Il problema dell’Ue con la plastica: la produzione aumenta e il riciclo non funziona
Un’inchiesta di Investigate Europe mette in luce le difficoltà sugli obiettivi di economia circolare, mentre cresce il mercato nero. Esistono però alcuni casi di successo.
di Tommaso Tautonico
Era il 2015 quando l’Ue ha presentato per la prima volta il “Circular economy action plan”. Ma a distanza di sette anni, l’inchiesta “Wasteland” lanciata da Investigate Europe, la rete europea di giornalisti d’inchiesta, mette in luce i fallimenti europei per tentare di chiudere il cerchio della plastica.
Ad oggi il 60% dei rifiuti di imballaggi in plastica in Europa non viene riciclato. Milioni di tonnellate finiscono nelle discariche e negli impianti di incenerimento. Solo in Polonia, denominata la “discarica d’Europa” ci sono piani per realizzare 39 nuovi impianti, finanziati con 1,3 miliardi di euro della Banca europei per gli investimenti. Nella Repubblica Ceca sono previsti cinque nuovi impianti.

*COSA FARE*:
Per favore, elenca tutte le espressioni racchiuse tra virgolette nell'articolo sulla plastica nell'Ue.

*DATI MOSTRATI*:

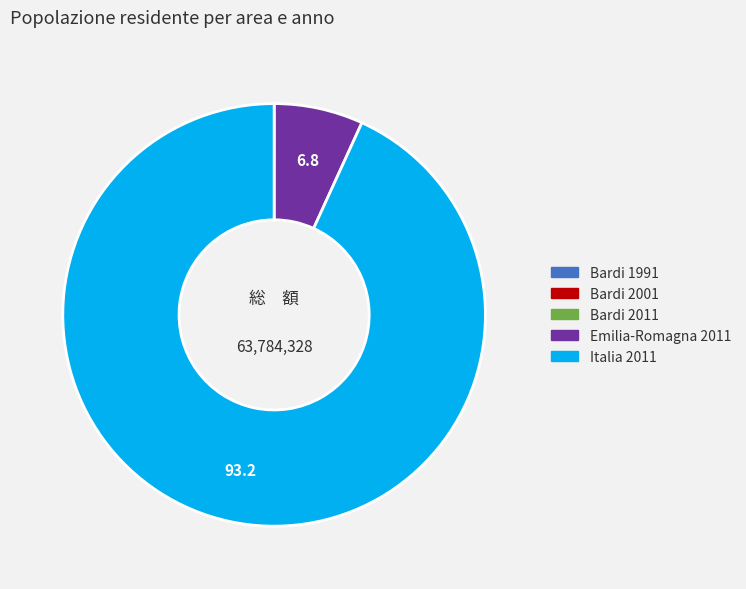

Approximately how many times larger is the value at Italia 2011 compared to Emilia-Romagna 2011?

13.7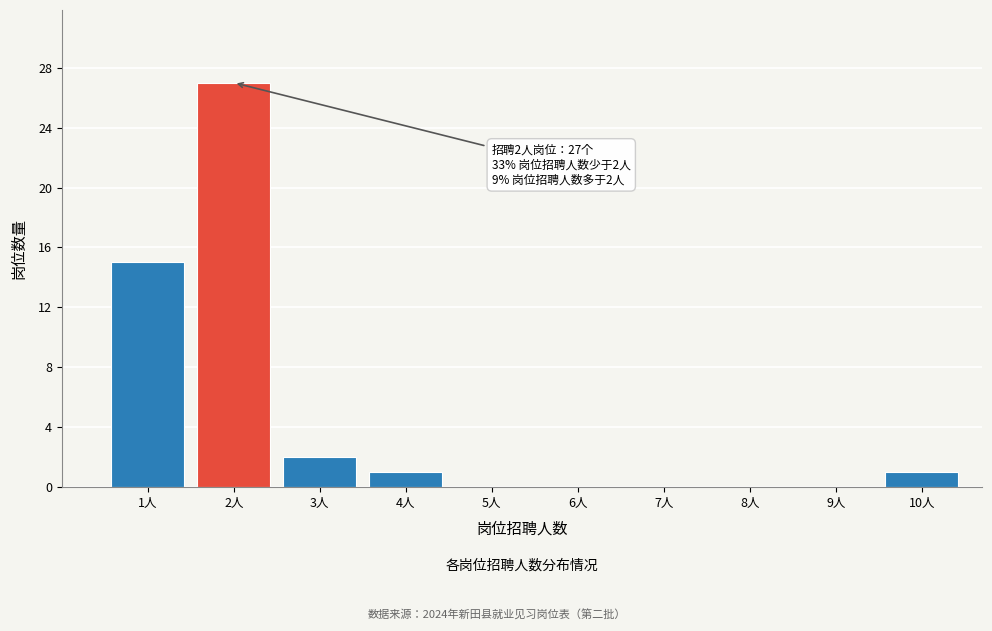

Over which range of the x-axis is the bar tallest?

1.5 to 2.5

*ECCO LA RISPOSTA*:
- “Circular economy action plan”
- “Wasteland”
- “discarica d’Europa”